**PROMPT:** Reproduce every line in the material below that holds "object".

**DATA TO EXAMINE:**
<<<<
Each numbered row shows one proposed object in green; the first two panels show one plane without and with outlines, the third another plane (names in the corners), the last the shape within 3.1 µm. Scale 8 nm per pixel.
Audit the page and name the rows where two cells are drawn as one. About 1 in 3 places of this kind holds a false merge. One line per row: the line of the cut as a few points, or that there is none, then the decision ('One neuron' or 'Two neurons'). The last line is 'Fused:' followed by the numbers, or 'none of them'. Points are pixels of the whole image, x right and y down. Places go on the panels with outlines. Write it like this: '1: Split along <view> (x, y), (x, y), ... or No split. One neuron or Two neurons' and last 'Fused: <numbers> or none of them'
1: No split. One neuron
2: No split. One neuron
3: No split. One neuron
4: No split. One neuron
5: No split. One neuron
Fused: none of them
>>>>
<<<<
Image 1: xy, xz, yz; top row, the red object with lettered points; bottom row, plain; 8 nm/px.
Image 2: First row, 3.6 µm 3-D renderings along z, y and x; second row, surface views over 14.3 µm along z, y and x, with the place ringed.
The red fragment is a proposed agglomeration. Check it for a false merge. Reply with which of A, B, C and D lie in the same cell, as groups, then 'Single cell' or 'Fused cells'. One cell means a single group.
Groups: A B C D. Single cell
>>>>
**RESPONSE:**
Each numbered row shows one proposed object in green; the first two panels show one plane without and with outlines, the third another plane (names in the corners), the last the shape within 3.1 µm. Scale 8 nm per pixel.
Image 1: xy, xz, yz; top row, the red object with lettered points; bottom row, plain; 8 nm/px.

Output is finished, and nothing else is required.